As CBS2's Dr. Max Gomez reported Thursday, it could be life changing medication because most people are certain to have blurry, close-up vision after their mid-40s.

Toni Wright leads a double life on her Western Pennsylvania farm - partly checking on her chickens or cows and working from home as an online retail consultant.

"I have readers everywhere," said Wright.

It's the only way Wright, 54, can read things up close.

"I was in denial, because to me, that was a sign of growing older," Wright said.

In 2019, Wright's doctor told her about eye drops with the potential to temporarily correct her close-up vision.

"I would not need my readers as much, especially on the computer, where I would always need to have them on," Wright said.

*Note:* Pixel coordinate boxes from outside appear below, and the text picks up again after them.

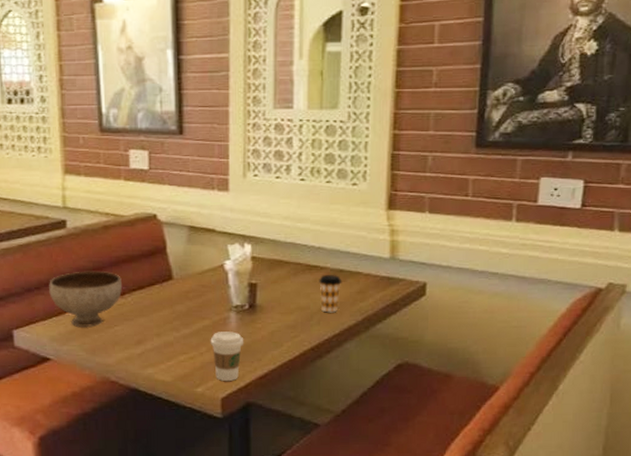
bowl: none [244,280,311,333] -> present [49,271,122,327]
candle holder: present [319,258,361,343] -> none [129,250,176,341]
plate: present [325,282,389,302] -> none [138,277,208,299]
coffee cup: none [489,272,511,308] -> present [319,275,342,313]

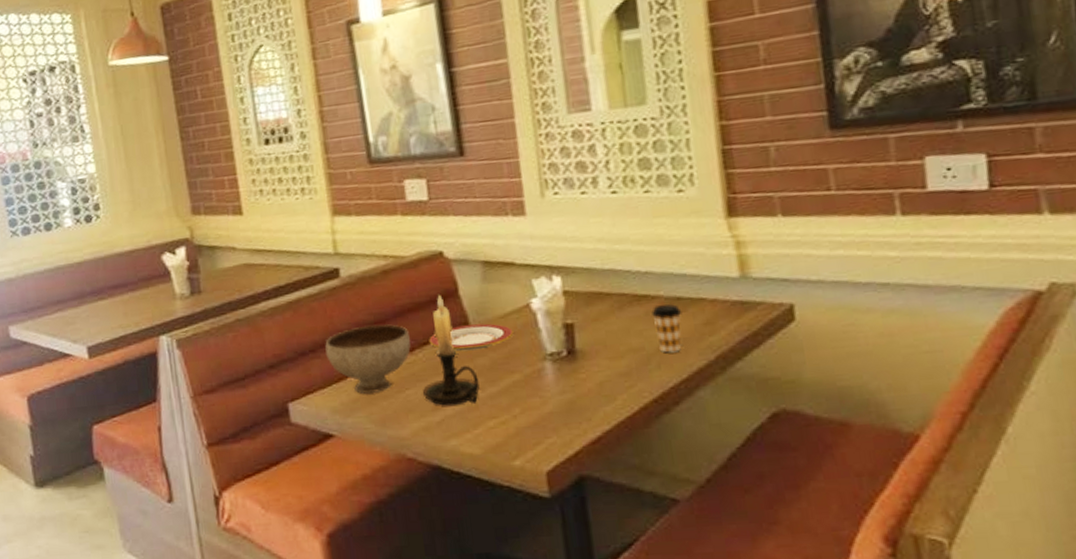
candle holder: none [129,250,176,341] -> present [423,294,480,406]
plate: none [138,277,208,299] -> present [429,323,514,352]
coffee cup: present [210,331,244,381] -> none [523,386,567,450]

Wright was one of 750 participants in a clinical trial to test the drug Vuity, the first FDA-approved eye drop to treat age-related blurry, near vision - also known as presbyopia.

"Vuity utilizes the eye's natural ability to reduce its pupil size," said Dr. George Waring, the trial's principal investigator. "Reducing the pupil size expands the depth of field or the depth of focus, and that allows you to focus at different ranges naturally."

One drop in each eye provides sharper vision for six to 10 hours.

A spokesperson for Vuity said the medicine will cost about $80 for a 30-day supply. It works best in people ages 40-55. Side effects in the three-month trial included headaches and red eyes.

"It's definitely a life changer... just a convenience to have that option of putting the drops in and being able to go," said Wright.

The prescription drops are for mild to intermediate cases and are less effective after age 65.

The maker cautions against using the drops when driving at night or performing activities in low-light conditions because the narrowed pupil does reduce the amount of light that enters the eye.